Tolak Transportasi Online, Perbaiki Dulu Layanan Transportasi Konvensional (sumber gamabr: http://online24jam.com)
Ketika suatu daerah disesaki aspirasi moda transportasi umum berbasis konvensional, menolak kehadiran transportasi berbasis daring atau online, berarti daerah tersebut akan terus tertinggal dalam urusan transportasi umum berbasis online.
Pesatnya kemajuan di daerah Kabupaten/Kota, Provinsi bukan hanya menterengnya bangunan sebuah gedung, akan tetapi kemajuan transportasi moderen merupakan tolok ukur majunya daerah tersebut. Terlepas dari urusan perut, penumpang sekarang membutuhkan moda transportasi umum dengan pelayanan yang ramah, aman, nyaman, sejuk, cepat dan sampai depan pintu tempat tujuan. Terjangkaunya harga tarif bukan masalah, asal on time sampai tempat tujuan pasti di lirik banyak orang.
Contoh kasus, saya suatu ketika naik pete-pete atau angkutan umum dengan jarak tidak terlalu jauh berjarak 2 kilometer, tarif 4 ribu rupiah, tetapi sopirnya ugal-ugalan tanpa memikirkan keselamatan penumpang, celakanya membawa angkutan umum sambil merokok tanpa mengindahkan kesehatan penumpang, dan tiba-tiba berhenti semaunya lantaran ingin membeli segelas air minum dan satu tusuk bakso. Dengan santai sopir makan bakso di tepi jalan sampai habis, melupakan bahwa masih ada penumpang didalam angkotnya. Apa penumpang tidak kesal melihat perilaku sopir angkutan umum tidak ramah.
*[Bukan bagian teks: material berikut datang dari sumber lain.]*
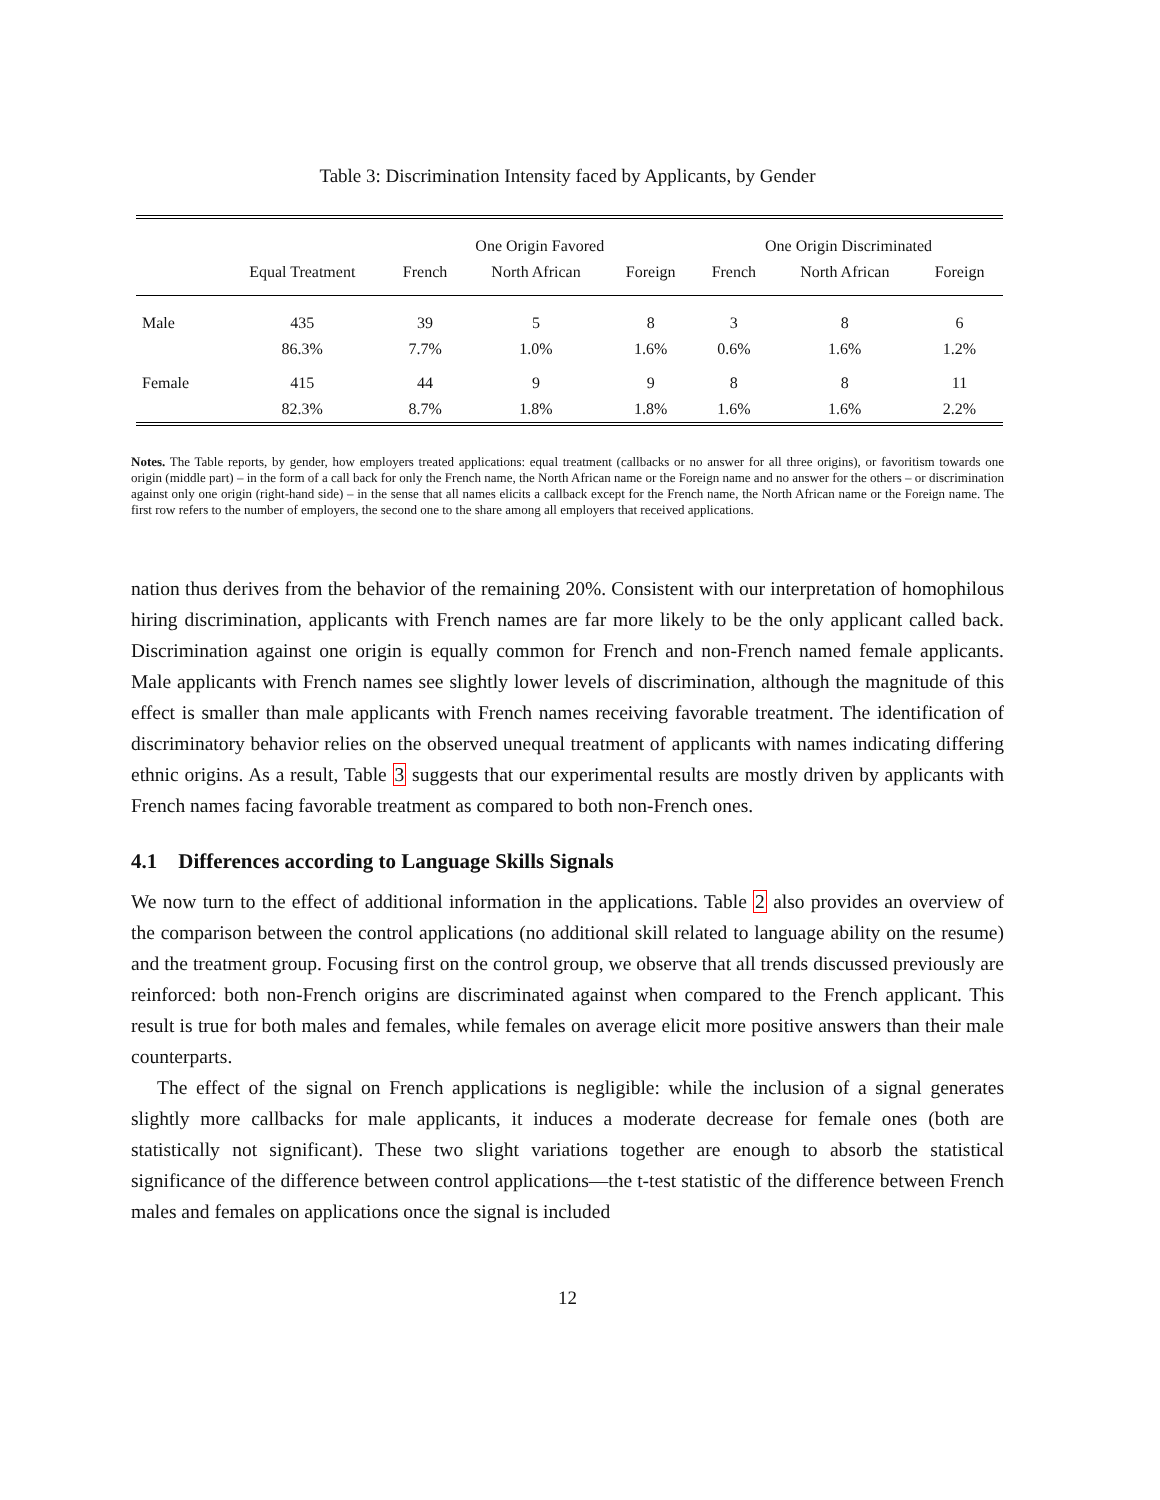Table 3: Discrimination Intensity faced by Applicants, by Gender
| | | One Origin Favored | | | One Origin Discriminated | | |
| --- | --- | --- | --- | --- | --- | --- | --- |
| | Equal Treatment | French | North African | Foreign | French | North African | Foreign |
| Male | 435 | 39 | 5 | 8 | 3 | 8 | 6 |
| | 86.3% | 7.7% | 1.0% | 1.6% | 0.6% | 1.6% | 1.2% |
| Female | 415 | 44 | 9 | 9 | 8 | 8 | 11 |
| | 82.3% | 8.7% | 1.8% | 1.8% | 1.6% | 1.6% | 2.2% |
Notes. The Table reports, by gender, how employers treated applications: equal treatment (callbacks or no answer for all three origins), or favoritism towards one origin (middle part) – in the form of a call back for only the French name, the North African name or the Foreign name and no answer for the others – or discrimination against only one origin (right-hand side) – in the sense that all names elicits a callback except for the French name, the North African name or the Foreign name. The first row refers to the number of employers, the second one to the share among all employers that received applications.
nation thus derives from the behavior of the remaining 20%. Consistent with our interpretation of homophilous hiring discrimination, applicants with French names are far more likely to be the only applicant called back. Discrimination against one origin is equally common for French and non-French named female applicants. Male applicants with French names see slightly lower levels of discrimination, although the magnitude of this effect is smaller than male applicants with French names receiving favorable treatment. The identification of discriminatory behavior relies on the observed unequal treatment of applicants with names indicating differing ethnic origins. As a result, Table 3 suggests that our experimental results are mostly driven by applicants with French names facing favorable treatment as compared to both non-French ones.
4.1 Differences according to Language Skills Signals
We now turn to the effect of additional information in the applications. Table 2 also provides an overview of the comparison between the control applications (no additional skill related to language ability on the resume) and the treatment group. Focusing first on the control group, we observe that all trends discussed previously are reinforced: both non-French origins are discriminated against when compared to the French applicant. This result is true for both males and females, while females on average elicit more positive answers than their male counterparts.
The effect of the signal on French applications is negligible: while the inclusion of a signal generates slightly more callbacks for male applicants, it induces a moderate decrease for female ones (both are statistically not significant). These two slight variations together are enough to absorb the statistical significance of the difference between control applications—the t-test statistic of the difference between French males and females on applications once the signal is included
12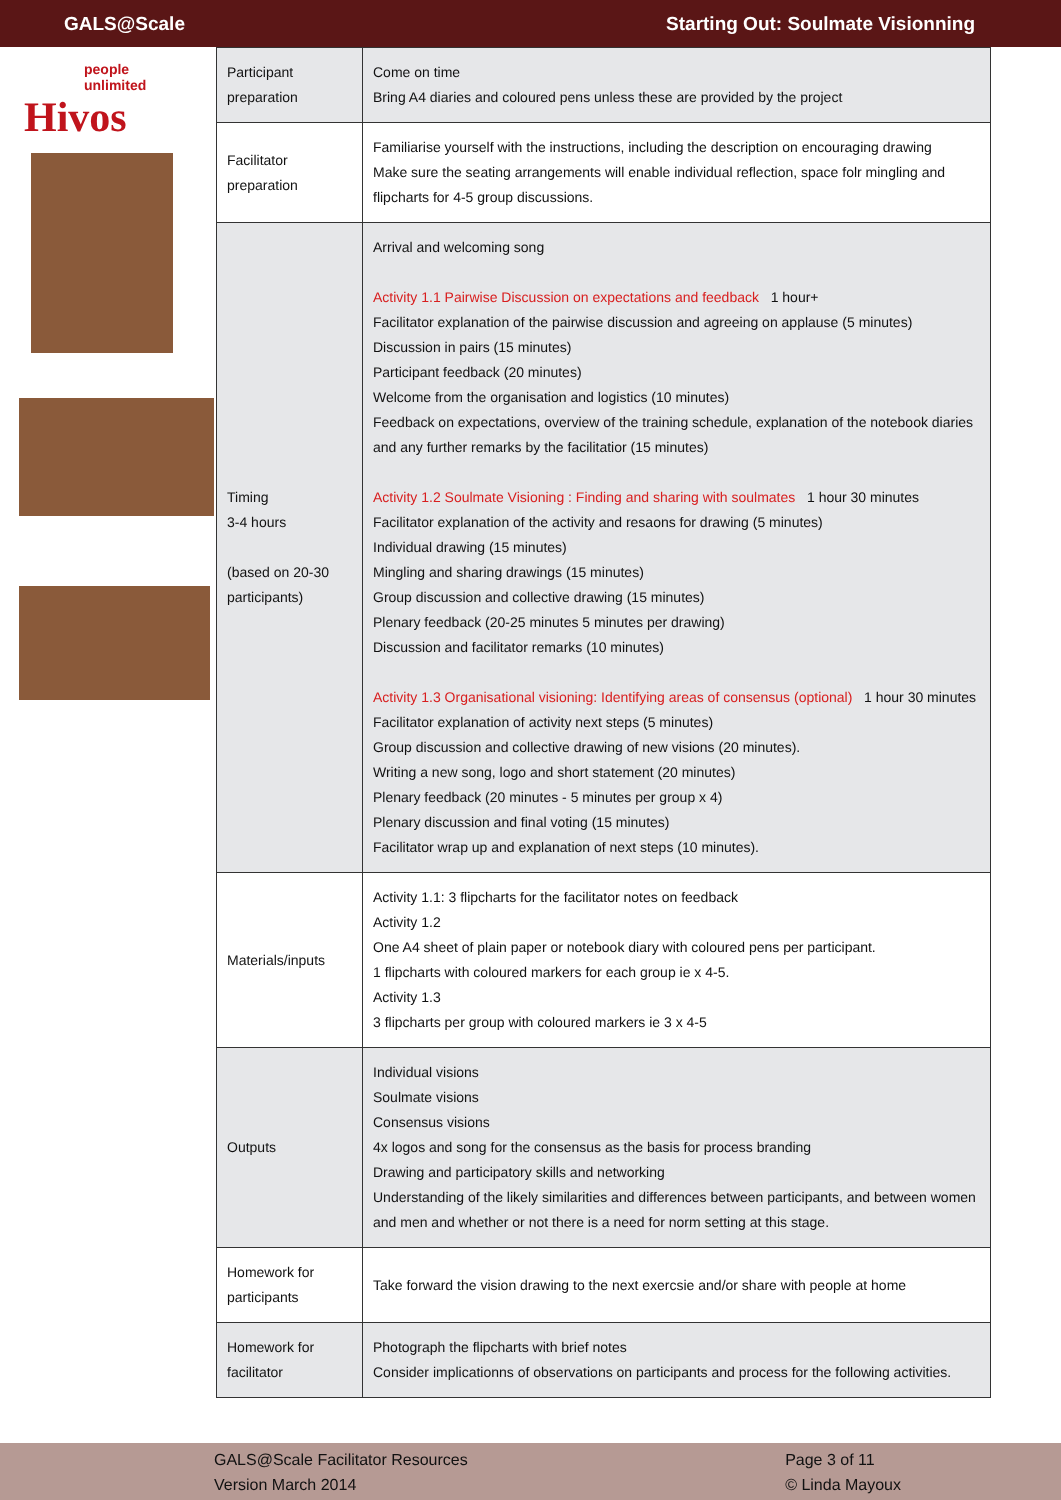GALS@Scale Starting Out: Soulmate Visionning
people
unlimited
Hivos
| Participant preparation | Come on time Bring A4 diaries and coloured pens unless these are provided by the project |
| Facilitator preparation | Familiarise yourself with the instructions, including the description on encouraging drawing Make sure the seating arrangements will enable individual reflection, space folr mingling and flipcharts for 4-5 group discussions. |
| Timing 3-4 hours (based on 20-30 participants) | Arrival and welcoming song Activity 1.1 Pairwise Discussion on expectations and feedback 1 hour+ Facilitator explanation of the pairwise discussion and agreeing on applause (5 minutes) Discussion in pairs (15 minutes) Participant feedback (20 minutes) Welcome from the organisation and logistics (10 minutes) Feedback on expectations, overview of the training schedule, explanation of the notebook diaries and any further remarks by the facilitatior (15 minutes) Activity 1.2 Soulmate Visioning : Finding and sharing with soulmates 1 hour 30 minutes Facilitator explanation of the activity and resaons for drawing (5 minutes) Individual drawing (15 minutes) Mingling and sharing drawings (15 minutes) Group discussion and collective drawing (15 minutes) Plenary feedback (20-25 minutes 5 minutes per drawing) Discussion and facilitator remarks (10 minutes) Activity 1.3 Organisational visioning: Identifying areas of consensus (optional) 1 hour 30 minutes Facilitator explanation of activity next steps (5 minutes) Group discussion and collective drawing of new visions (20 minutes). Writing a new song, logo and short statement (20 minutes) Plenary feedback (20 minutes - 5 minutes per group x 4) Plenary discussion and final voting (15 minutes) Facilitator wrap up and explanation of next steps (10 minutes). |
| Materials/inputs | Activity 1.1: 3 flipcharts for the facilitator notes on feedback Activity 1.2 One A4 sheet of plain paper or notebook diary with coloured pens per participant. 1 flipcharts with coloured markers for each group ie x 4-5. Activity 1.3 3 flipcharts per group with coloured markers ie 3 x 4-5 |
| Outputs | Individual visions Soulmate visions Consensus visions 4x logos and song for the consensus as the basis for process branding Drawing and participatory skills and networking Understanding of the likely similarities and differences between participants, and between women and men and whether or not there is a need for norm setting at this stage. |
| Homework for participants | Take forward the vision drawing to the next exercsie and/or share with people at home |
| Homework for facilitator | Photograph the flipcharts with brief notes Consider implicationns of observations on participants and process for the following activities. |
GALS@Scale Facilitator Resources
Version March 2014
Page 3 of 11
© Linda Mayoux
Akan marah kalau ditegur penumpang, jadi wajar apabila banyak yang beralih ke taksi online atau Bus Rapid Transportations (BRT).
Terkait kurang ramahnya pelayanan moda transportasi umum konvensional. Di Kota Makassar berlangsung aksi demonstrasi yang dilakukan pengendara becak motor (bentor) sebelumnya juga terjadi aksi serupa dilakukan sopir angkutan umum/pete-pete  sebagai bentuk penolakan terhadap kendaraan berbasis online di Fly Over, Jalan Urip Sumoharjo, Senin (28/8/2017).
Aksi tersebut terjadi akibat merasa tersaingi akan kehadiran kendaraan umum berbasis online. Karena tidak adanya solusi yang diberikan pemerintah Kota Makassar mereka turun ke jalan untuk menyampaikan aspirasi.
Menurut saya, aksi tersebut tidak perlu terjadi apabila pengemudi bentor dan pete-pete tidak memainkan harga  terhadap penumpang, memainkan tarif seenaknya tanpa regulasi jelas apalagi jarak yang agak jauh, misal jarak 5 kilomenter dibanderol 50 ribu rupiah, sementara taksi online dengan jarak yang sama, hanya bertarif 30 ribu rupiah yang harganya sudah tercantum di aplikasi playstore. Jangan salahkan Pemerintah kalau masyarakat memilih tarif yang jelas dengan pelayanan istimewa.
Untuk membangun masa depan yang lebih baik, kita harus berhenti melakukan hal-hal konyol yang tidak produktif dimasa lalu. Bagi saya pemandangan aspirasi pengemudi bentor hanya akan menimbulkan ketakukan dan keraguan, kalau kita terlalu repot mencari kesalahan transportasi moderen berbasis online yang manusiawi kita akan kehilangan waktu, energi juga rejeki untuk mencari solusi bagi masa depan.
Mencari-cari sebab-sebab kesalahan masa lalu juga dapat membuat kita pesimis dan hanya mencari kambing hitam untuk mencurahkan kesalahan. Begitu mereka kehilangan keyakinan untuk mengatasi krisis kepercayaan pengguna transportasi umum, maka akan selalu berkutat pada peruntungan semata tanpa mempedulikan peningkatan pelayanan. Selalu merasa tersaingi atas keberadaan tranportasi online. Pertanyaannya, dimana keberadaan Smart pete-pete yang diluncurkan Pemerintah Kota Makassar? Kok tidak lagi terdengar gaungnya. Sebelum menolak keberadaan transportasi berbasis online, perbaiki dulu pelayanan transportasi konvensional atau jadul.